Like her father, Sarah was passionate about politics. Sarah was on the left, where David had been until his discovery that the Black Panthers had murdered a friend (and been miserable actors in lots of other ways). As David moved right, it was inevitable that he would have political disagreements with his daughter. But their debates and discussions were civil and respectful. Sarah often reviewed manuscripts of articles and books by her father with a critical eye that a political acolyte might not have. And sometimes they agreed. Sarah did not regard her father as a lost soul or lacking in character just because he was on the right. They simply did not agree on things.

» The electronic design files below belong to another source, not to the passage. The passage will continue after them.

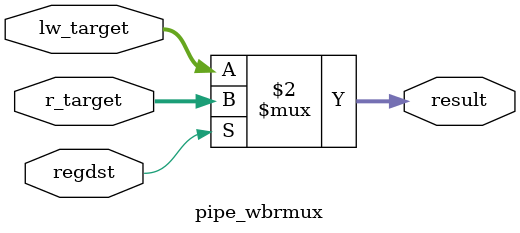
<source format=v>
module pipe_wbrmux(regdst,lw_target,r_target,result);
	input 			regdst;
	input [4:0]		lw_target;
	input [4:0]		r_target;

	output [4:0]	result;

	assign result=(regdst==0)?lw_target:r_target;

	
endmodule
</source>
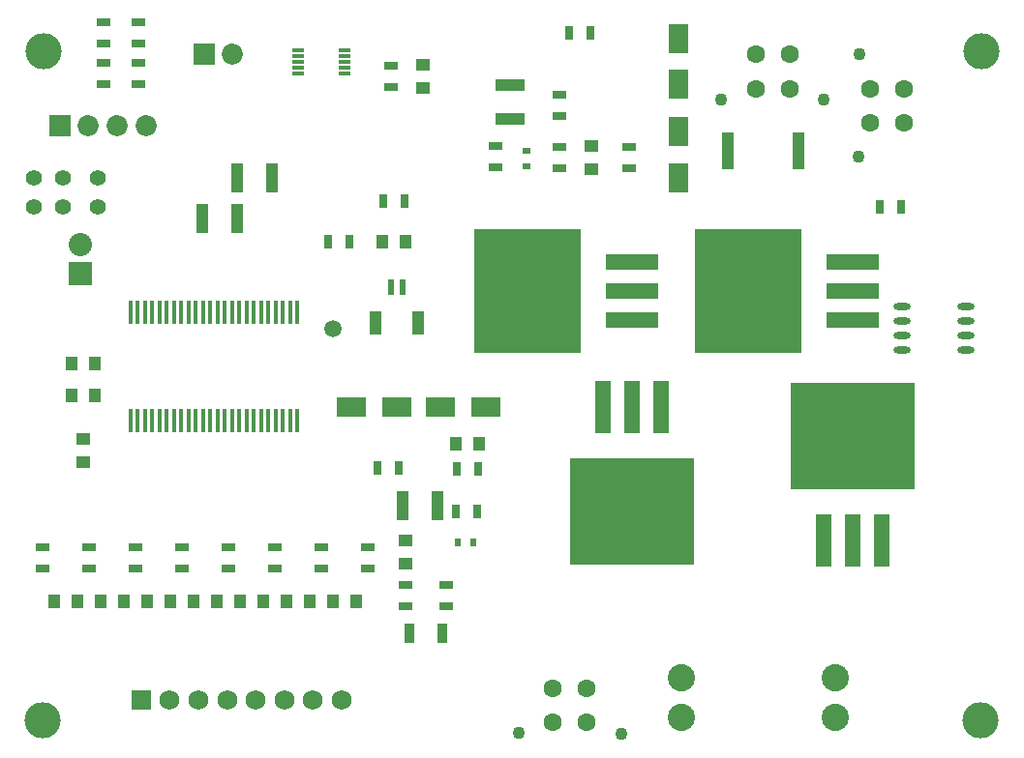
<source format=gbr>
G04 #@! TF.FileFunction,Soldermask,Top*
%FSLAX46Y46*%
G04 Gerber Fmt 4.6, Leading zero omitted, Abs format (unit mm)*
G04 Created by KiCad (PCBNEW (2016-05-27 BZR 6836, Git 4441a4b)-product) date 09/13/16 14:21:55*
%MOMM*%
%LPD*%
G01*
G04 APERTURE LIST*
%ADD10C,0.100000*%
%ADD11R,1.300000X0.700000*%
%ADD12C,3.175000*%
%ADD13R,1.000000X1.250000*%
%ADD14R,1.250000X1.000000*%
%ADD15R,1.800860X2.499360*%
%ADD16R,2.499360X1.800860*%
%ADD17C,2.387600*%
%ADD18R,0.600000X1.400000*%
%ADD19R,1.000000X2.000000*%
%ADD20R,2.032000X2.032000*%
%ADD21O,2.032000X2.032000*%
%ADD22R,1.750000X1.750000*%
%ADD23C,1.750000*%
%ADD24R,4.600000X1.390000*%
%ADD25R,9.400000X10.800000*%
%ADD26O,1.473200X0.609600*%
%ADD27R,1.390000X4.600000*%
%ADD28R,10.800000X9.400000*%
%ADD29R,0.700000X1.300000*%
%ADD30R,0.400000X2.000000*%
%ADD31R,1.016000X0.343000*%
%ADD32C,1.400000*%
%ADD33C,1.500000*%
%ADD34R,1.000000X2.500000*%
%ADD35R,2.500000X1.000000*%
%ADD36R,0.900000X1.700000*%
%ADD37R,1.000000X3.200000*%
%ADD38R,1.850000X1.850000*%
%ADD39C,1.850000*%
%ADD40R,0.700000X0.600000*%
%ADD41R,0.600000X0.700000*%
%ADD42C,1.100000*%
%ADD43C,1.600000*%
G04 APERTURE END LIST*
D10*
D11*
X114074000Y-69280000D03*
X114074000Y-67380000D03*
X117122000Y-67380000D03*
X117122000Y-69280000D03*
X117122000Y-70936000D03*
X117122000Y-72836000D03*
X114074000Y-72836000D03*
X114074000Y-70936000D03*
D12*
X190834000Y-69950000D03*
X108712000Y-128524000D03*
D13*
X138446000Y-86614000D03*
X140446000Y-86614000D03*
X113268000Y-100076000D03*
X111268000Y-100076000D03*
D14*
X156718000Y-80232000D03*
X156718000Y-78232000D03*
D13*
X113268000Y-97282000D03*
X111268000Y-97282000D03*
D14*
X112268000Y-103902000D03*
X112268000Y-105902000D03*
X140462000Y-112792000D03*
X140462000Y-114792000D03*
D13*
X146884000Y-104300000D03*
X144884000Y-104300000D03*
X109744000Y-118110000D03*
X111744000Y-118110000D03*
X113808000Y-118110000D03*
X115808000Y-118110000D03*
X117872000Y-118110000D03*
X119872000Y-118110000D03*
X121936000Y-118110000D03*
X123936000Y-118110000D03*
X126000000Y-118110000D03*
X128000000Y-118110000D03*
X130064000Y-118110000D03*
X132064000Y-118110000D03*
X134128000Y-118110000D03*
X136128000Y-118110000D03*
D14*
X141986000Y-73136000D03*
X141986000Y-71136000D03*
D15*
X164338000Y-76995020D03*
X164338000Y-80992980D03*
X164338000Y-72831960D03*
X164338000Y-68834000D03*
D16*
X143510000Y-101092000D03*
X147507960Y-101092000D03*
X139700000Y-101092000D03*
X135702040Y-101092000D03*
D17*
X178054000Y-124841000D03*
X164592000Y-124841000D03*
X164592000Y-128244600D03*
X178054000Y-128244600D03*
D18*
X139200000Y-90639500D03*
X140200000Y-90639500D03*
D19*
X141600000Y-93764500D03*
X137800000Y-93764500D03*
D20*
X112014000Y-89408000D03*
D21*
X112014000Y-86868000D03*
D22*
X117348000Y-126746000D03*
D23*
X119848000Y-126746000D03*
X122348000Y-126746000D03*
X124848000Y-126746000D03*
X127348000Y-126746000D03*
X129848000Y-126746000D03*
X132348000Y-126746000D03*
X134848000Y-126746000D03*
D24*
X179578000Y-90932000D03*
D25*
X170428000Y-90932000D03*
D24*
X179578000Y-88392000D03*
X179578000Y-93472000D03*
X160274000Y-90932000D03*
D25*
X151124000Y-90932000D03*
D24*
X160274000Y-88392000D03*
X160274000Y-93472000D03*
D26*
X189484000Y-96139000D03*
X189484000Y-94869000D03*
X189484000Y-93599000D03*
X189484000Y-92329000D03*
X183896000Y-92329000D03*
X183896000Y-93599000D03*
X183896000Y-94869000D03*
X183896000Y-96139000D03*
D27*
X179578000Y-112776000D03*
D28*
X179578000Y-103626000D03*
D27*
X182118000Y-112776000D03*
X177038000Y-112776000D03*
X160274000Y-101092000D03*
D28*
X160274000Y-110242000D03*
D27*
X157734000Y-101092000D03*
X162814000Y-101092000D03*
D11*
X148336000Y-80132000D03*
X148336000Y-78232000D03*
X153924000Y-80198000D03*
X153924000Y-78298000D03*
X153924000Y-75626000D03*
X153924000Y-73726000D03*
D29*
X133670000Y-86614000D03*
X135570000Y-86614000D03*
X138496000Y-83058000D03*
X140396000Y-83058000D03*
D11*
X160020000Y-80198000D03*
X160020000Y-78298000D03*
D29*
X156652000Y-68326000D03*
X154752000Y-68326000D03*
X181930000Y-83566000D03*
X183830000Y-83566000D03*
D11*
X140462000Y-116652000D03*
X140462000Y-118552000D03*
X144018000Y-116652000D03*
X144018000Y-118552000D03*
D29*
X146834000Y-106550000D03*
X144934000Y-106550000D03*
X139884000Y-106400000D03*
X137984000Y-106400000D03*
D11*
X108712000Y-115250000D03*
X108712000Y-113350000D03*
X112776000Y-115250000D03*
X112776000Y-113350000D03*
X116840000Y-115250000D03*
X116840000Y-113350000D03*
X120904000Y-115250000D03*
X120904000Y-113350000D03*
X124968000Y-115250000D03*
X124968000Y-113350000D03*
X129032000Y-115250000D03*
X129032000Y-113350000D03*
X133096000Y-115250000D03*
X133096000Y-113350000D03*
X137160000Y-115250000D03*
X137160000Y-113350000D03*
D29*
X146746000Y-110236000D03*
X144846000Y-110236000D03*
D11*
X139192000Y-73086000D03*
X139192000Y-71186000D03*
D30*
X123380500Y-92786000D03*
X122745500Y-92786000D03*
X122110500Y-92786000D03*
X121475500Y-92786000D03*
X120840500Y-92786000D03*
X120205500Y-92786000D03*
X119570500Y-92786000D03*
X118935500Y-92786000D03*
X118300500Y-92786000D03*
X117665500Y-92786000D03*
X117030500Y-92786000D03*
X116395500Y-92786000D03*
X124015500Y-92786000D03*
X124650500Y-92786000D03*
X125285500Y-92786000D03*
X125920500Y-92786000D03*
X126555500Y-92786000D03*
X127190500Y-92786000D03*
X127825500Y-92786000D03*
X128460500Y-92786000D03*
X129095500Y-92786000D03*
X129730500Y-92786000D03*
X130365500Y-92786000D03*
X131000500Y-92786000D03*
X116395500Y-102286000D03*
X117030500Y-102286000D03*
X117665500Y-102286000D03*
X118300500Y-102286000D03*
X118935500Y-102286000D03*
X119570500Y-102286000D03*
X120205500Y-102286000D03*
X120840500Y-102286000D03*
X121475500Y-102286000D03*
X122110500Y-102286000D03*
X122745500Y-102286000D03*
X123380500Y-102286000D03*
X124015500Y-102286000D03*
X124650500Y-102286000D03*
X125285500Y-102286000D03*
X125920500Y-102286000D03*
X126555500Y-102286000D03*
X127190500Y-102286000D03*
X127825500Y-102286000D03*
X128460500Y-102286000D03*
X129095500Y-102286000D03*
X129730500Y-102286000D03*
X130365500Y-102286000D03*
X131000500Y-102286000D03*
D31*
X131052500Y-69863500D03*
X131052500Y-70363500D03*
X131052500Y-70863500D03*
X131052500Y-71363500D03*
X131052500Y-71863500D03*
X135144500Y-69863500D03*
X135144500Y-70363500D03*
X135144500Y-70863500D03*
X135144500Y-71363500D03*
X135144500Y-71863500D03*
D32*
X107950000Y-81026000D03*
X110490000Y-81026000D03*
D33*
X134112000Y-94234000D03*
D32*
X107950000Y-83566000D03*
X110490000Y-83566000D03*
X113538000Y-83566000D03*
X113538000Y-81026000D03*
D34*
X125754000Y-81026000D03*
X128754000Y-81026000D03*
D35*
X149606000Y-75898000D03*
X149606000Y-72898000D03*
D34*
X122706000Y-84582000D03*
X125706000Y-84582000D03*
X143234000Y-109700000D03*
X140234000Y-109700000D03*
D36*
X140790000Y-120904000D03*
X143690000Y-120904000D03*
D37*
X168634000Y-78700000D03*
X174834000Y-78700000D03*
D38*
X110236000Y-76454000D03*
D39*
X112736000Y-76454000D03*
X115236000Y-76454000D03*
X117736000Y-76454000D03*
D12*
X108834000Y-69950000D03*
X190754000Y-128524000D03*
D40*
X151084000Y-80050000D03*
X151084000Y-78650000D03*
D41*
X146434000Y-112950000D03*
X145034000Y-112950000D03*
D38*
X122834000Y-70200000D03*
D39*
X125334000Y-70200000D03*
D42*
X177084000Y-74200000D03*
D43*
X171084000Y-70200000D03*
X174084000Y-70200000D03*
X171084000Y-73200000D03*
X174084000Y-73200000D03*
D42*
X168084000Y-74140000D03*
X180084000Y-79200000D03*
D43*
X184084000Y-73200000D03*
X184084000Y-76200000D03*
X181084000Y-73200000D03*
X181084000Y-76200000D03*
D42*
X180144000Y-70200000D03*
X159334000Y-129700000D03*
D43*
X153334000Y-125700000D03*
X156334000Y-125700000D03*
X153334000Y-128700000D03*
X156334000Y-128700000D03*
D42*
X150334000Y-129640000D03*
M02*

</source>
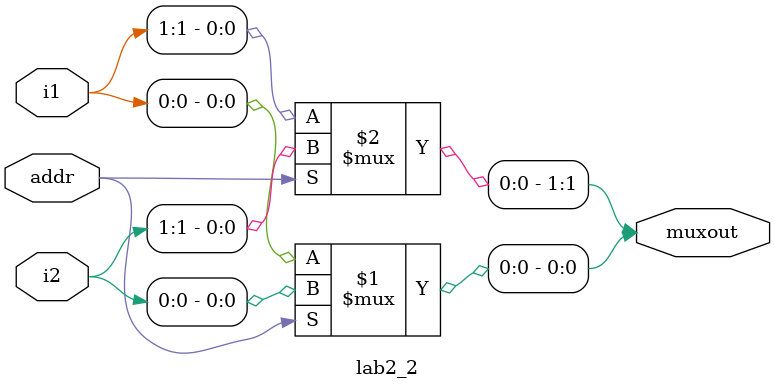
<source format=v>
`timescale 1ns / 1ps
module lab2_2(
    i1, i2, addr, muxout
    );
    input wire [1:0]i1;
    input wire [1:0]i2;
    input wire [0:0]addr;
    output wire [1:0]muxout;
        assign #3 muxout[0]=addr? i2[0]:i1[0];
        assign #3 muxout[1]=addr? i2[1]:i1[1];
endmodule

</source>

Horowitz shared his daughter’s first and only great political triumph. Sarah trudged through the ice and chill of December and January in Iowa two years back to work for Barack Obama’s campaign for the nomination. It was Iowa that made Obama one of the front-runners for the nomination, and his success in this first caucus state led to similar victories in all but one of the caucus states that followed, providing his small margin of victory over Hillary Clinton. Horowitz understood the significance of Iowa and congratulated his daughter on playing a part in making history.
Two months later, Sarah Horowitz was gone. With A Cracking of the Heart, Horowitz tries to open his daughter’s life to those who never knew her. The book is a magnificent tribute.
A Cracking of the Heart has not been reviewed by the major newspapers in America who still review many books. A similar boycott occurred with Horowitz’s earlier book about dealing with a cancer diagnosis and the approaching end of one’s life: The End of Time. In essence, because Horowitz is on the right, the papers on the left ignore him even when his books are not political. Instead, there are three more books on CIA torture and Guantanamo reviewed each week in the New York Times book review section. The editors are cheating themselves. They could learn from the generosity of spirit and decency of Sarah Horowitz. Maybe they can start by reading David Horowitz’s eulogy for his daughter.